Reproduce without change the lines of the listing below, from the line with "Explore Our Blog" up to and including the line with "Visit Our Support Center".
------ THE DATA ------
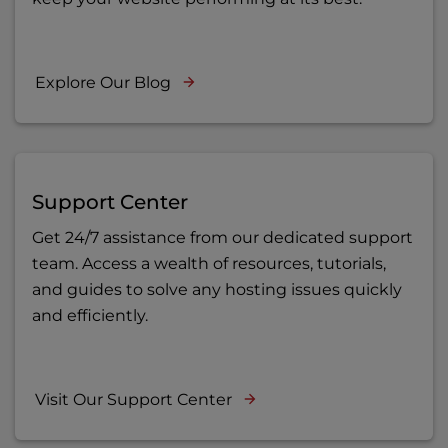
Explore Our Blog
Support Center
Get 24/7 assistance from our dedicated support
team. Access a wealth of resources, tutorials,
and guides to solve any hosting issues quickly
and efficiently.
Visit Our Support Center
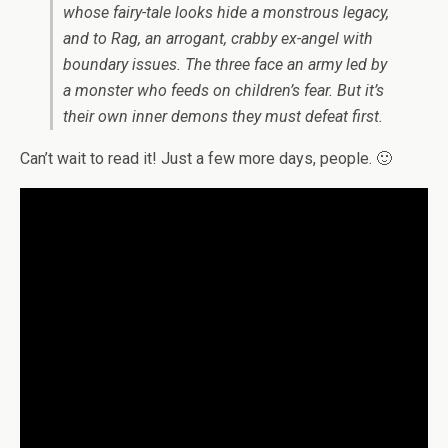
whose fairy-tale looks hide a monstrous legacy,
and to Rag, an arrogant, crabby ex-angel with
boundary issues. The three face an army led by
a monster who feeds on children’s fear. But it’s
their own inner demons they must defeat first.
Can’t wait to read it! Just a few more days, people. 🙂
------
------ THE DATA ------
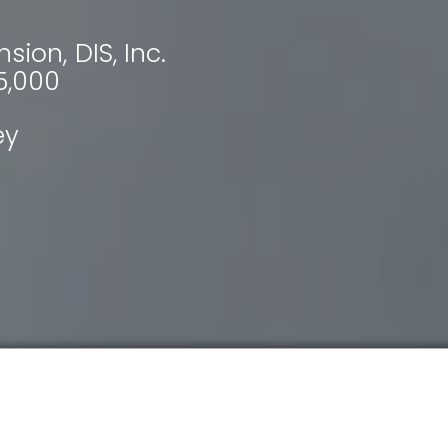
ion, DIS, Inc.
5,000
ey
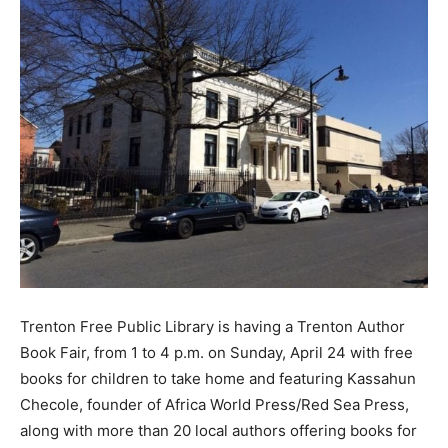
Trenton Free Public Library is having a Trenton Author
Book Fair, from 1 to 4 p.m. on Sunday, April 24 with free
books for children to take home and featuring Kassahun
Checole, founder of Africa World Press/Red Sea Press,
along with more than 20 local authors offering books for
------
▸ **COMPLETED TASK**
Explore Our Blog
Support Center
Get 24/7 assistance from our dedicated support
team. Access a wealth of resources, tutorials,
and guides to solve any hosting issues quickly
and efficiently.
Visit Our Support Center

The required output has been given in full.